Une certaine conception de la maladie, un phénomène qui serait reproductible en laboratoire, a permis de plus grandes avancées dans la compréhension des pathologies du mouvement que dans la compréhension des troubles de la sensibilité et de la douleur. De plus, les recherches médicales s’inscrivent dans un univers social élargi, culturel, philosophique … A cette époque, en France, s’opposaient violemment les matérialistes et les spiritualistes. Selon l’avis de R. Rey : « Le type d’affrontement qui existait couramment tant sur l’emploi de la méthode expérimentale que sur la recherche des localisations et des spécificités, toujours suspectés de réduire le mental au physico-chimique, pourrait bien avoir pesé sur la compréhension du phénomène de la douleur beaucoup plus profondément et beaucoup plus fortement que les positions proprement religieuses sur la valeur de la douleur, en contribuant à durcir les positions de part et d’autre. »46

1.6.1 Dominique Jean Larrey.

Le baron Larrey fut chirurgien à la Garde impériale, et inspecteur général du service de santé des armées. Il cherchait à opérer les blessés le plus vite possible avec l’idée que cela aidait à les sauver, et intervenait en fonction du degré de gravité plutôt qu’en fonction du grade dans l’armée.
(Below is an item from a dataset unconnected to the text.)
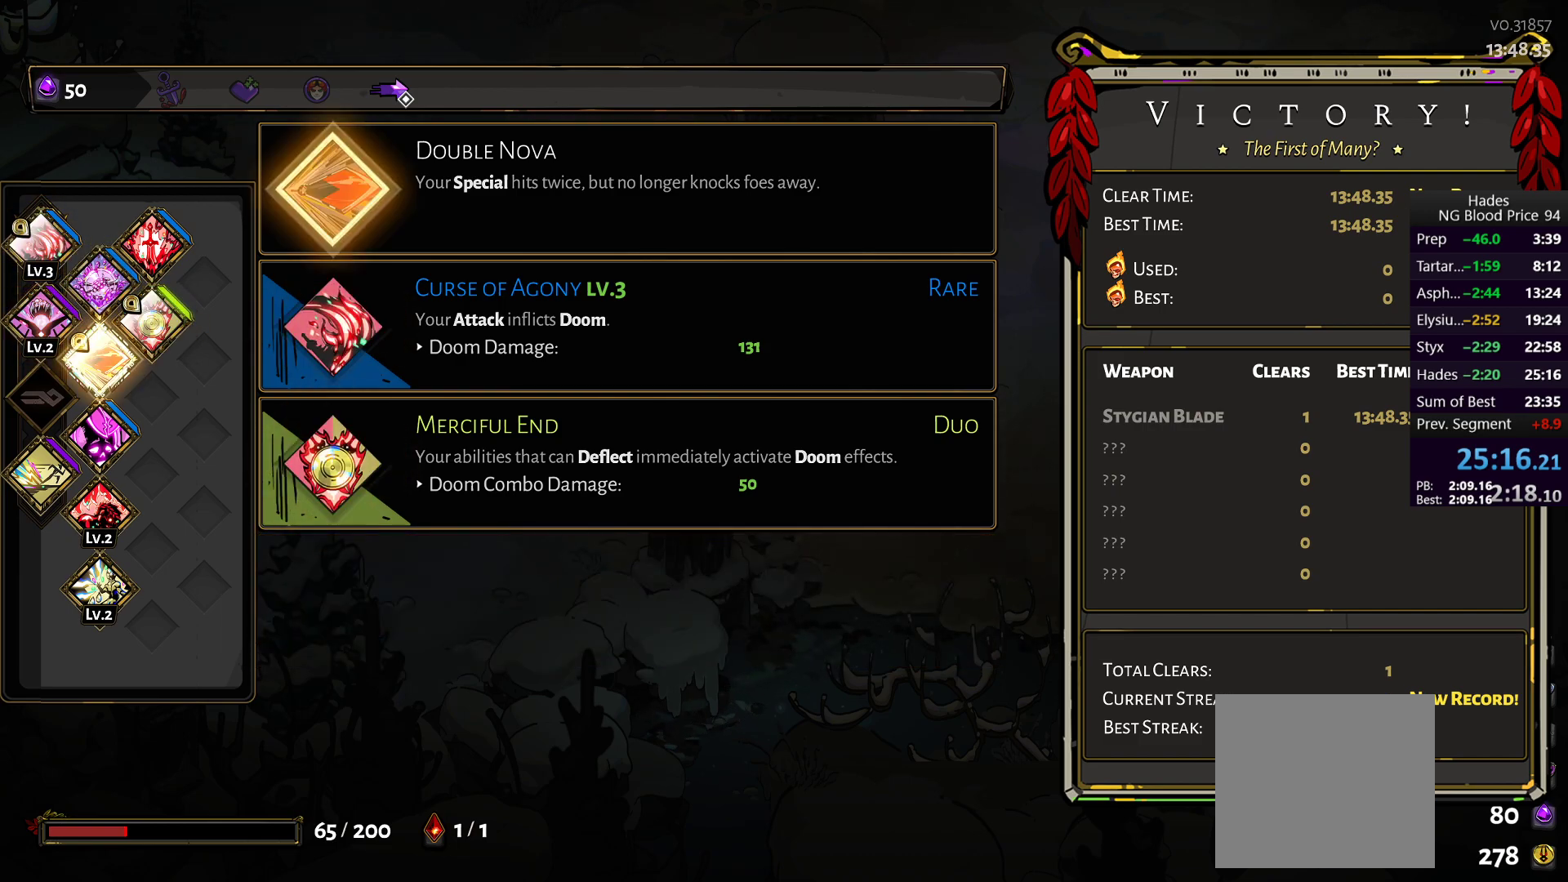
{"buttons": [], "left_stick": "center", "right_stick": "center", "events": [[133, "left_stick", "center"], [333, "left_stick", "up-left"], [433, "left_stick", "center"]]}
Il a écrit ses mémoires. C’est un témoignage sur la nécessité de la vitesse et de la précision du geste comme seul moyen d’abréger les douleurs des blessés. Il préconise des interventions précoces, lorsque le blessé est encore en état de choc et que l’inflammation ne s’est pas encore installée, afin d’éviter l’installation de la douleur dans la durée, à la fois d’une blessure qui ne guérit pas et de la crainte épouvantée du patient sur son amputation possible à venir. Il est convaincu qu’il faut tout faire pour épargner la douleur. Cette conviction n’est pas si répandue et lorsque le rapport sur les premières expériences d’anesthésie réalisées en Angleterre est présenté en 1828 à l’Académie de médecine, il ne suscite que scepticisme et mépris. La conviction partagée par le plus grand nombre qu’il n’y a pas de moyens disponibles pour amoindrir la douleur des interventions chirurgicales est tenace, et pourrait avoir retardé l’usage même de moyens déjà à portée de main.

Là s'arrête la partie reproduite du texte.